I expect this could matter tangibly for discussions of RSPs. My opinion is that the Anthropic RSP is written in such a way that readers can come away with rather different expectations of what kinds of circumstances would cause Anthropic to pause/resume.
It wouldn’t be very surprising to me if we end up seeing a situation where many readers say “hey look, we’ve reached an ASL-3 system, so now you’re going to pause, right?” And then Anthropic says “no no, we have sufficient safeguards– we can keep going now.” And then some readers say “wait a second– what? I’m pretty sure you committed to pausing until your safeguards were better than that.” And then Anthropic says “no… we never said exactly what kinds of safeguards we would need, and our leadership’s opinion is that our safeguards are sufficient, and the RSP allows leadership to determine when it’s fine to proceed.”
In this (hypothetical) scenario, Anthropic never lied, but it benefitted from giving off a more cautious impression, and it didn’t take steps to correct this impression.
I think avoiding these kinds of scenarios requires some mix of:
Clear, specific falsifiable statements on behalf of labs.
Some degree of proactive attempts to identify and alleviate misconceptions.

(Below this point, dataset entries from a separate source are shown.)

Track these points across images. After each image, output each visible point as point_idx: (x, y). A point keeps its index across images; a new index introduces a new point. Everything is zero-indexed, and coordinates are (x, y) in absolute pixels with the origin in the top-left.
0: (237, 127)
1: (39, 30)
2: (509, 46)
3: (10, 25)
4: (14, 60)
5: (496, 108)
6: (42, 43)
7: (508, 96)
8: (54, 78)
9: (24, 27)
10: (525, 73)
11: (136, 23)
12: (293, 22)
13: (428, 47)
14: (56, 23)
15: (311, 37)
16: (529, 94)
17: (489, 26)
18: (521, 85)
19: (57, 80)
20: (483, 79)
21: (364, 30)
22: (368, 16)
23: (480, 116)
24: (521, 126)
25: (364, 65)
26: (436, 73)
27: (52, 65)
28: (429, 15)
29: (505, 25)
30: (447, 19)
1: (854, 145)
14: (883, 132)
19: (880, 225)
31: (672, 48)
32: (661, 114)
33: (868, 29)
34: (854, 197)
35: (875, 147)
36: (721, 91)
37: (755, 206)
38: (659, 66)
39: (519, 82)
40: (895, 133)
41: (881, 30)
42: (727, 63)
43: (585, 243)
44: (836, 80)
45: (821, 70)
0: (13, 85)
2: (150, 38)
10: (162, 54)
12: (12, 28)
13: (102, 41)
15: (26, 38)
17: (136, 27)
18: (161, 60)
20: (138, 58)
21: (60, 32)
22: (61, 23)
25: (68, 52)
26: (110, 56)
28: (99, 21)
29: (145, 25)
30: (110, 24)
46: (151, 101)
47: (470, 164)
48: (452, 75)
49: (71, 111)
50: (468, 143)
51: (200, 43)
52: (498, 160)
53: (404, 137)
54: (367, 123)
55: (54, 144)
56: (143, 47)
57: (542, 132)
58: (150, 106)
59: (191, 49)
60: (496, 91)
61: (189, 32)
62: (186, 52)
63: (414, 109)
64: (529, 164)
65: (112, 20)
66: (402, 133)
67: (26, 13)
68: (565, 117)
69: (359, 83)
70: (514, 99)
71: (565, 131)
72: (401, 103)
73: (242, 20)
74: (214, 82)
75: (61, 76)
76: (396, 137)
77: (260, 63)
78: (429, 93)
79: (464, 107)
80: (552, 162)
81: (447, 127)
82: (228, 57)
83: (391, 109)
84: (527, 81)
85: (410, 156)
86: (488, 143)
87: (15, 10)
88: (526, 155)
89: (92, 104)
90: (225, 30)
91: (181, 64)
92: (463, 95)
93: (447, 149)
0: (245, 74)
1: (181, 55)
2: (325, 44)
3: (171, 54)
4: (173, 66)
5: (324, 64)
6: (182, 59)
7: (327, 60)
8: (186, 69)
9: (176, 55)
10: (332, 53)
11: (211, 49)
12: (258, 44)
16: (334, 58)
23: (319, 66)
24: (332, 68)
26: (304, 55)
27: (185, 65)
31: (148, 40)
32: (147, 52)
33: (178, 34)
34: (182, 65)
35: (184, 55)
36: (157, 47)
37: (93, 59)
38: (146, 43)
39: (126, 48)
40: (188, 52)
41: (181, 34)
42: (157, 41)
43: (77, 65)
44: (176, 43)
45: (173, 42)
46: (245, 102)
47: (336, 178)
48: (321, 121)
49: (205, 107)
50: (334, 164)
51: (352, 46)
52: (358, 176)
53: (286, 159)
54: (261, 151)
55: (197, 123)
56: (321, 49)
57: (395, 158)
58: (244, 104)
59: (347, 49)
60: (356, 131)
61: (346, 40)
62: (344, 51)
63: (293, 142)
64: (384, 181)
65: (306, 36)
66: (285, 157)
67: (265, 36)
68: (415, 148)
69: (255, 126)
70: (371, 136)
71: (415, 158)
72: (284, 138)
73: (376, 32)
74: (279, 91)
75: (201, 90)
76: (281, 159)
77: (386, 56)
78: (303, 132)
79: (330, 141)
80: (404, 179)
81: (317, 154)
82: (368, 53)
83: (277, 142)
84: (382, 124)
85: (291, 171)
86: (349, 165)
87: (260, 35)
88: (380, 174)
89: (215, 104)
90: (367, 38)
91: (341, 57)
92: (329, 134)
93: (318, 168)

One counterargument is something like “Anthropic is a company, and there are lots of things to do, and this is is demanding an unusually high amount of attention-to-detail and proactive communication that is not typically expected of companies.” To which my response is something like “yes, but I think it’s reasonable to hold companies to such standards if they wish to develop AGI. I think we ought to hold Anthropic and other labs to this standard, especially insofar as they want the benefits associated with being perceived as the kind of safety-conscious lab that refuses to push the frontier or commits to scaling policies that include tangible/concrete plans to pause.”
For the record a different Anthropic staffer told me confidently that it was widespread in 2022, the year before you joined, so I think you’re wrong here.
(The staffer preferred that I not quote them verbatim in public so I’ve DM’d you a direct quote.)
Summarizing from the private conversation: the information there is not new to me and I don’t think your description of what they said is accurate.
As I’ve said previously, Anthropic people certainly went around saying things like “we want to think carefully about when to do releases and try to advance capabilities for the purpose of doing safety”, but it was always extremely clear at least to me that these were not commitments, just general thoughts about strategy, and I am very confident that was what was being referred to as being widespread in 2022 here.